Reference `[RFC2001]` to `RFC2001`, which was obsoleted by `RFC2581` (this may
be on purpose).

### Grammar/style

#### Section 1, paragraph 12
```
Discussion This document is in the Github repository at: https://github.com/
                                   ^^^^^^
```
The official name of this software platform is spelled with a capital "H".

#### Section 3.6, paragraph 1
```
"throttle" these transfers in order to to mitigate the load that these hosts
                                    ^^^^^
```
Possible typo: you repeated a word.

#### Section 3.6, paragraph 3
```
a [Mishra] reported that after the CoViD-19 pandemic broke out in early 2020
                                   ^^^^^^^^
```
Did you mean "COVID-19" or the alternative spelling "Covid-19" (= coronavirus)?

#### Section 3.6, paragraph 4
```
ffic up 36% over an average day (pre COVID-19)}. We note that other operators
                                 ^^^^^^^^^^^^
```
The word "pre-COVID-19" is spelled with a hyphen.

#### Section 4.1, paragraph 2
```
o, and some tradeoffs may be necessary relative to what is feasible in a hig
                             ^^^^^^^^^^^^^^^^^^
```
In this context, the adverb seems more correct than the adjective "necessary".

#### Section 4.1, paragraph 5
```
rations. However, shorter segments means more frequent intra-coded frames an
                                   ^^^^^
```
It seems that the correct verb form here is "mean".

#### Section 4.2, paragraph 3
```
ecessary to support low-latency live streaming. This level of latency can typ
                                ^^^^^^^^^^^^^^
```
This expression is normally spelled as one or with a hyphen.

#### Section 5.3, paragraph 1
```
oth content and ads) are able to be accessed quickly. The less targeted, the
                                 ^^^^^^^^^^^
```
Avoid the passive voice after "to be able to".

#### Section 6.3, paragraph 12
```
ransport parameters itself, with the exception of a few invariant header fie
                            ^^^^^^^^^^^^^^^^^^^^^
```
Consider using "except" or "except for".

#### Section 7.2, paragraph 5
```
Reading and References The Media Operations community maintains a list of ref
                                 ^^^^^^^^^^
```
An apostrophe may be missing.

#### Section 7.2, paragraph 8
```
C., Zimmermann, R., and A. Bentaleb et al, "A Survey on Bitrate Adaptation Sc
                                    ^^^^^
```
A period is misplaced or missing. (Also in other references.)

## Notes

This review is in the ["IETF Comments" Markdown format][ICMF], You can use the
[`ietf-comments` tool][ICT] to automatically convert this review into
individual GitHub issues. Review generated by the [`ietf-reviewtool`][IRT].
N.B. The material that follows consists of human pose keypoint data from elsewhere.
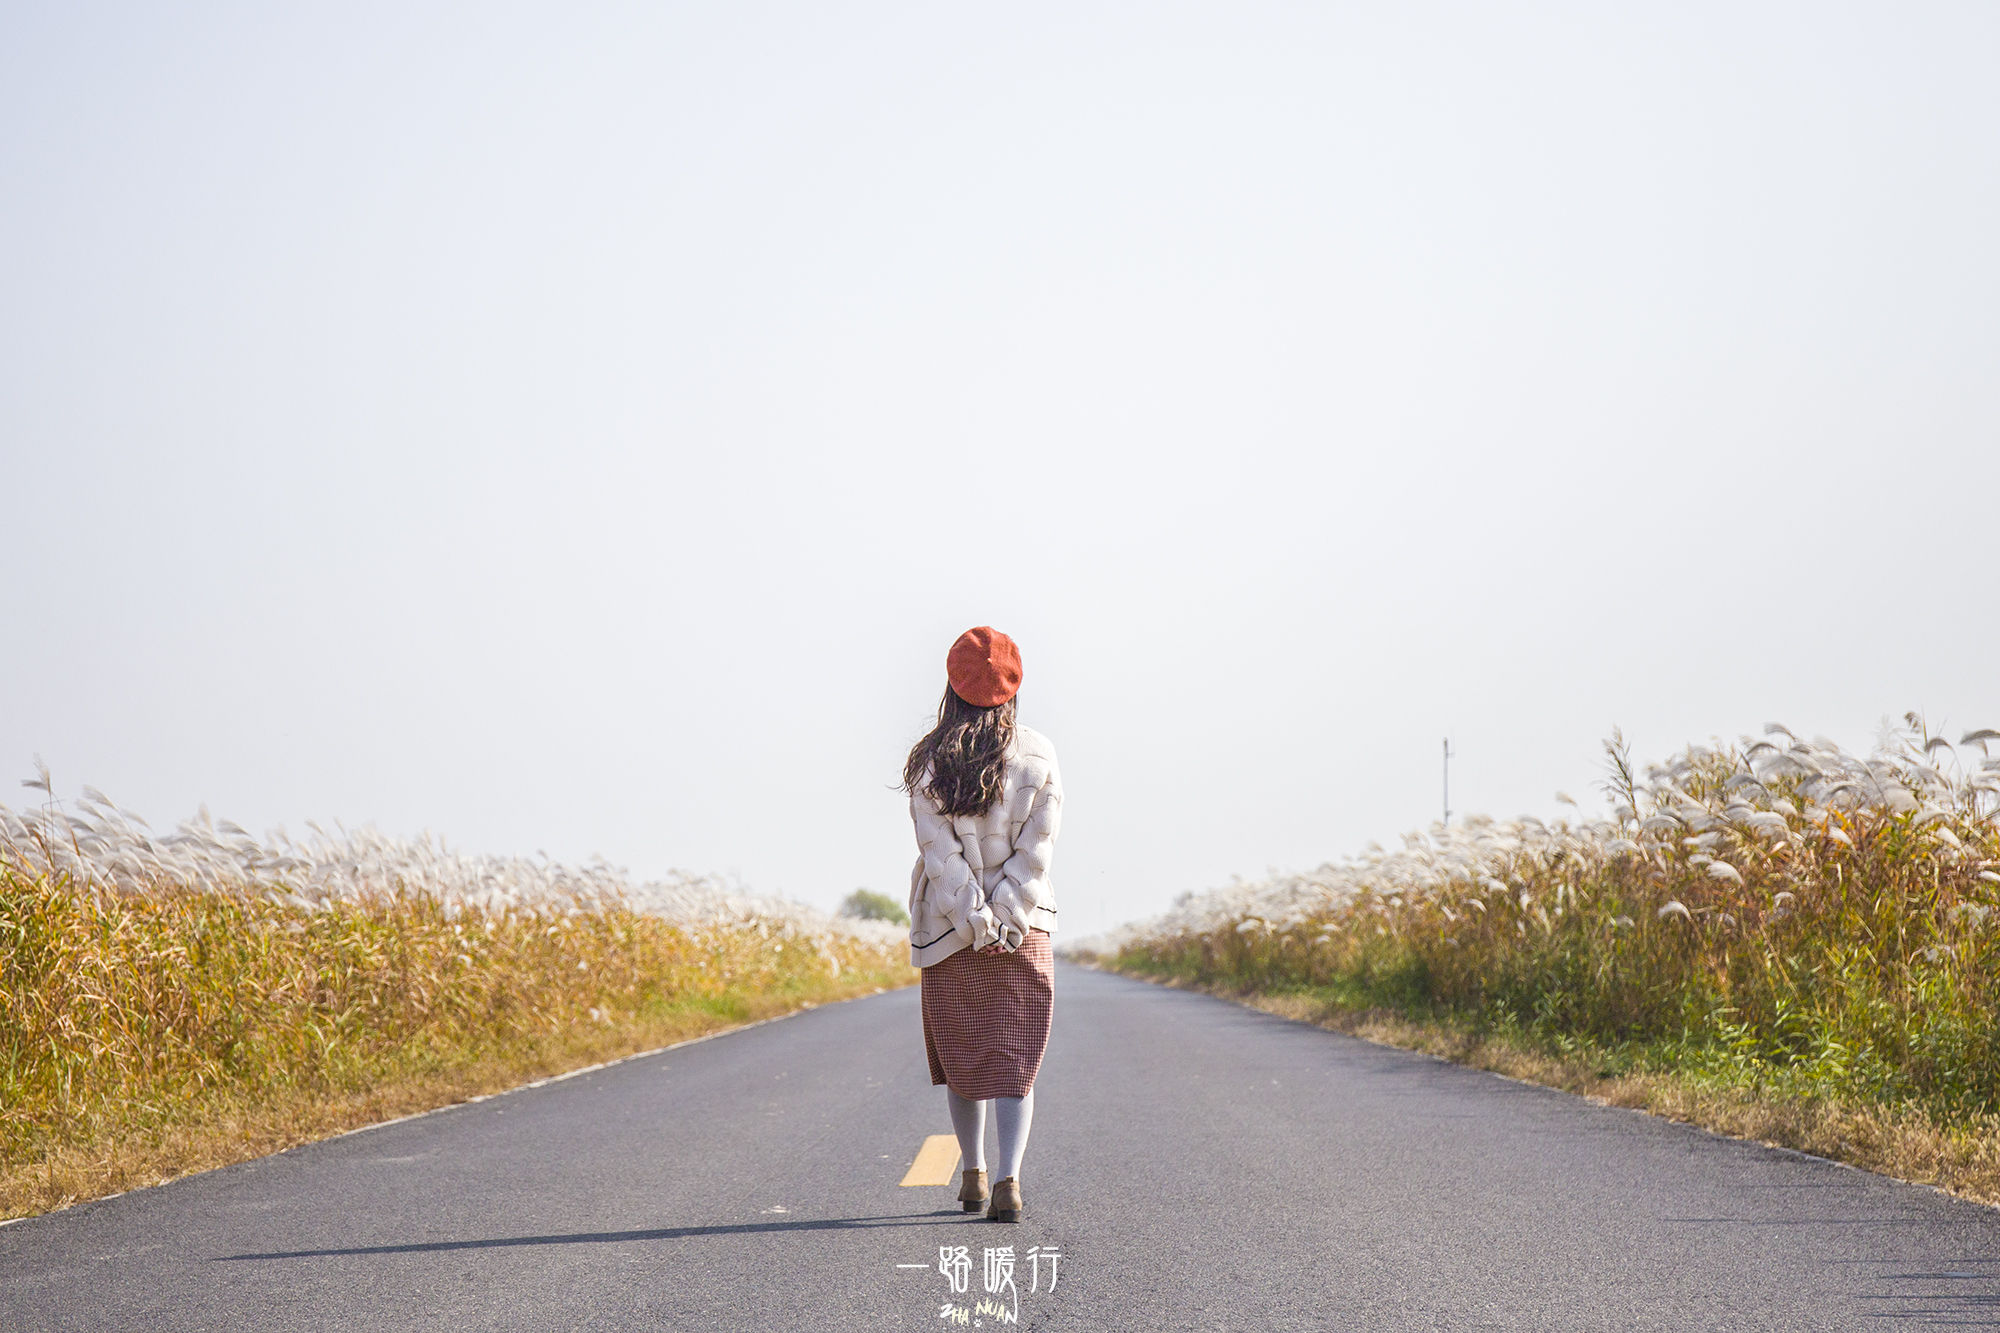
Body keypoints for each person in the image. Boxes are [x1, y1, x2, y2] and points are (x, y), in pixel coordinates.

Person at [903, 626, 1061, 1224]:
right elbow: (1038, 849)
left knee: (963, 1051)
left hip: (948, 932)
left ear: (953, 684)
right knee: (1016, 1056)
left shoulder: (928, 759)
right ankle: (1008, 1180)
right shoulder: (1040, 753)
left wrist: (974, 918)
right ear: (1012, 685)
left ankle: (969, 1171)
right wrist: (1006, 916)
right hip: (1025, 930)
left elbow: (938, 853)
[ICMF]: https://github.com/mnot/ietf-comments/blob/main/format.md
[ICT]: https://github.com/mnot/ietf-comments
[IRT]: https://github.com/larseggert/ietf-reviewtool
Martin Duke Former IESG member
No Objection
No Objection (2022-05-11 for -10) Sent
Thanks to Michael Scharf for his excellent TSVART review. I look forward to the dialogue about his comments, and in particular would like to concur that 1 second seems like an awful high bound for "ultra-low latency."
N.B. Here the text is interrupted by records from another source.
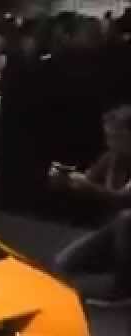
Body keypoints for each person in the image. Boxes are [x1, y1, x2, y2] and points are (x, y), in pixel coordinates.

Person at [51, 106, 131, 306]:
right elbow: (88, 182)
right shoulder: (111, 157)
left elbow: (123, 199)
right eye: (108, 136)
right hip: (113, 232)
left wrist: (87, 186)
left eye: (116, 137)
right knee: (63, 262)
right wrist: (65, 181)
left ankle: (124, 287)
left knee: (126, 218)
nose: (110, 142)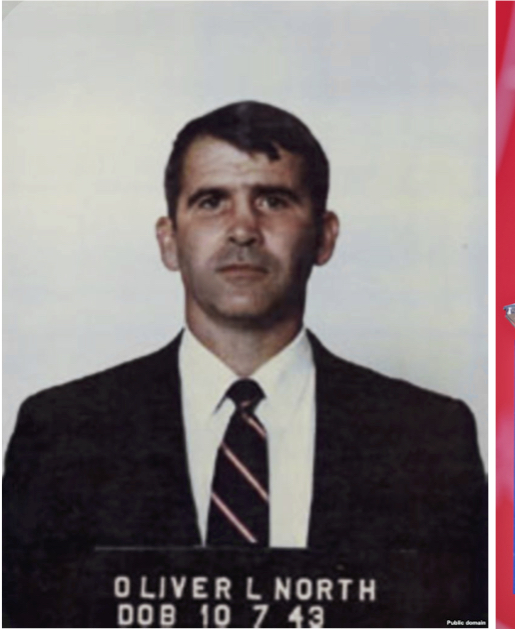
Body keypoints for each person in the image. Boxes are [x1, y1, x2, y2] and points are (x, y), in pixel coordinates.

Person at [2, 101, 487, 626]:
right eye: (211, 201)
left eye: (273, 200)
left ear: (324, 236)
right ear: (169, 240)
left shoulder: (428, 436)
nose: (242, 230)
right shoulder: (61, 433)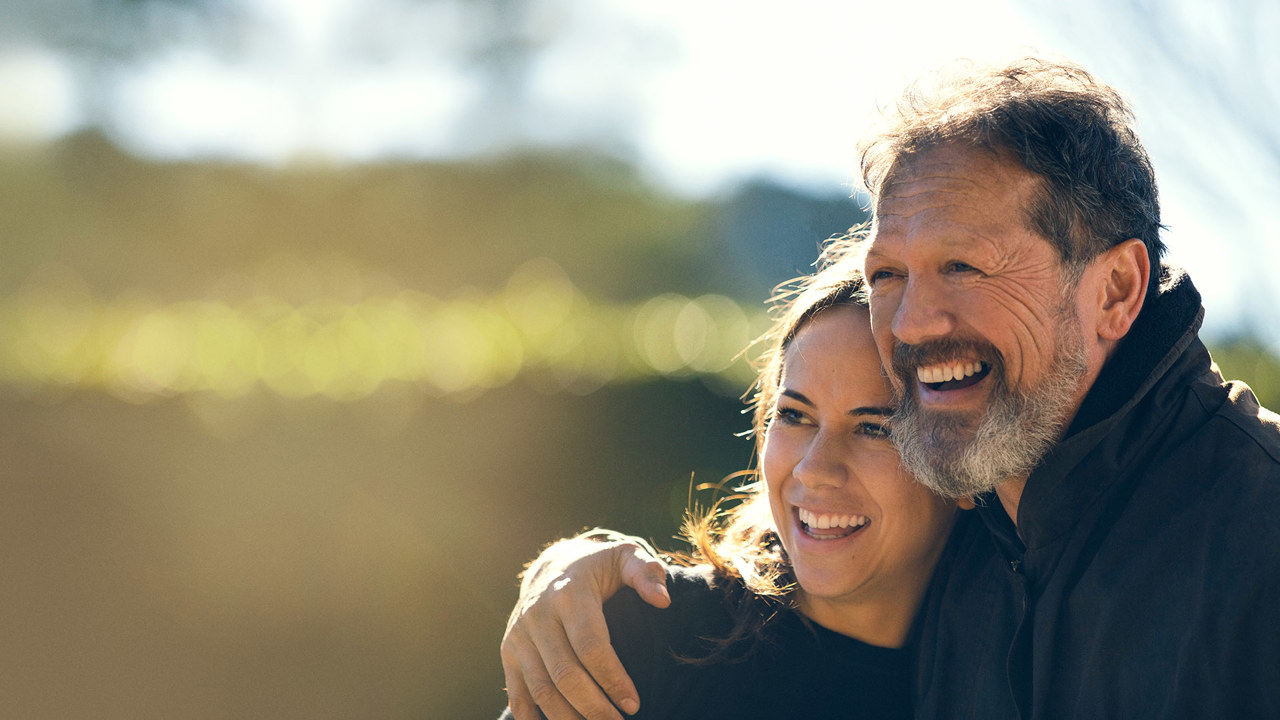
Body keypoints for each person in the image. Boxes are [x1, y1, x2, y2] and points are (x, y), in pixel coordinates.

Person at [501, 56, 1280, 720]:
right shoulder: (982, 526)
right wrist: (578, 572)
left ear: (1115, 290)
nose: (909, 324)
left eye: (963, 265)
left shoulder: (1254, 534)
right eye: (887, 275)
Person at [500, 268, 970, 719]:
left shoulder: (995, 681)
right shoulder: (637, 638)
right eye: (794, 415)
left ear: (966, 468)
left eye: (874, 428)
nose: (814, 469)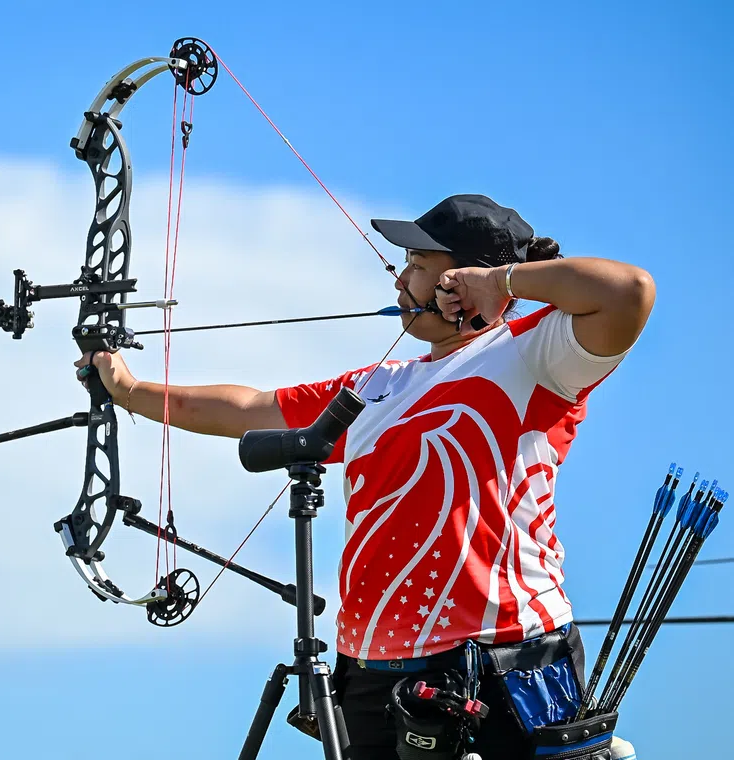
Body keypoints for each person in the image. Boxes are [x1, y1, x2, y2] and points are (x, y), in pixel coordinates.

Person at [75, 193, 655, 758]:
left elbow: (628, 293)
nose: (400, 281)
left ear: (464, 280)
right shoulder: (383, 385)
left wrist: (501, 282)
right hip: (374, 673)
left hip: (499, 664)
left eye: (420, 265)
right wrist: (128, 389)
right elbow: (250, 408)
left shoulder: (535, 356)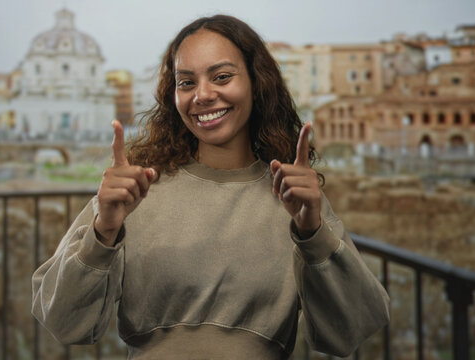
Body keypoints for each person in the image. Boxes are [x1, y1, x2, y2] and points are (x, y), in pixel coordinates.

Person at [32, 14, 389, 359]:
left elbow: (354, 330)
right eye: (186, 82)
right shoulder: (137, 191)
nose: (202, 95)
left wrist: (313, 233)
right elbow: (63, 323)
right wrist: (102, 232)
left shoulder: (296, 199)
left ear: (256, 82)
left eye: (221, 76)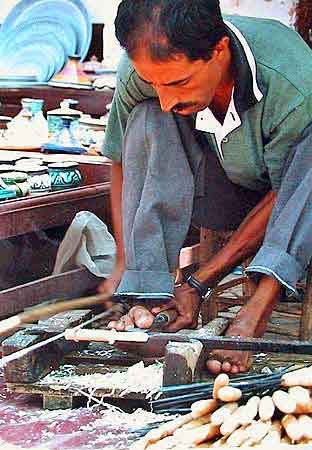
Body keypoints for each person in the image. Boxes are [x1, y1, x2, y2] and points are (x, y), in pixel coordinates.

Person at [99, 0, 312, 375]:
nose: (167, 97)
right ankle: (150, 300)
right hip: (210, 192)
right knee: (148, 116)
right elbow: (120, 160)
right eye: (154, 83)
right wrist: (125, 262)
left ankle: (257, 310)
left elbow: (288, 195)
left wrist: (201, 280)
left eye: (179, 82)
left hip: (285, 200)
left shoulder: (291, 80)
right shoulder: (144, 67)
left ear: (219, 50)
- Please update the references to RFC793 and RFC4960 with their bis equivalents, which are both in the RFC editor queue.

- (6.3) While QUIC endpoints can unilaterally adopt congestion controls, this is of course absolutely the case in TCP and SCTP as well, so it's odd to single it out in this section.
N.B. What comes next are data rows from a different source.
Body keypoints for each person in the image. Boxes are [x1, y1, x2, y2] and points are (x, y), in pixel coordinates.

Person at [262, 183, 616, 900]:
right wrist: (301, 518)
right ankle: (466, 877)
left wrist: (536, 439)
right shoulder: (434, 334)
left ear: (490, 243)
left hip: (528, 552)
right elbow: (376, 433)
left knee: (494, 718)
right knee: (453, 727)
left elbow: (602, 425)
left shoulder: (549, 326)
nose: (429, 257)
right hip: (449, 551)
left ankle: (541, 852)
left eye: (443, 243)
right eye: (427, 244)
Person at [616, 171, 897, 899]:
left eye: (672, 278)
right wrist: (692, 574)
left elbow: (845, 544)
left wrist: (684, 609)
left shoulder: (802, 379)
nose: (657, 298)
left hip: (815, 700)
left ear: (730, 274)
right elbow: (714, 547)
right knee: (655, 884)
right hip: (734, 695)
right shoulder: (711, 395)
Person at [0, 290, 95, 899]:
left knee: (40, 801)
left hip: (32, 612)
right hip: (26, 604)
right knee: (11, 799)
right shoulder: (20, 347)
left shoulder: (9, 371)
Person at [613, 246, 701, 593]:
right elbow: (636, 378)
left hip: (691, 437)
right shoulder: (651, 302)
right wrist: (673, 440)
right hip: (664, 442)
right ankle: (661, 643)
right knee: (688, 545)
- (6.2) implies that reducing bufferbloat is pretty new idea. As I'm sure the authors are well aware, delay-based congestion control goes back to the early 90s and TCP Vegas, though it's absolutely true that it's currently in a bit of a renaissance.
Robert Wilton Former IESG member
No Objection
No Objection (2022-05-09 for -10) Sent
Hi,

Thank you for this document and thanks Linda for the OPS DIR review.  I find these sorts of documents to be informative and interesting, and I found this document to be interesting and pleasant to read - so thank you for that.

I only have a couple of trivial comments:

(1) The introduction made it clear that "download and play" is out of scope, but it was less clear to me from the introduction as to whether RTC was meant to be in scope or not.

(2)
5.1.  Overview
"ad workflows are introduced."  
 - "ad" is being used before it is later defined in 5.4.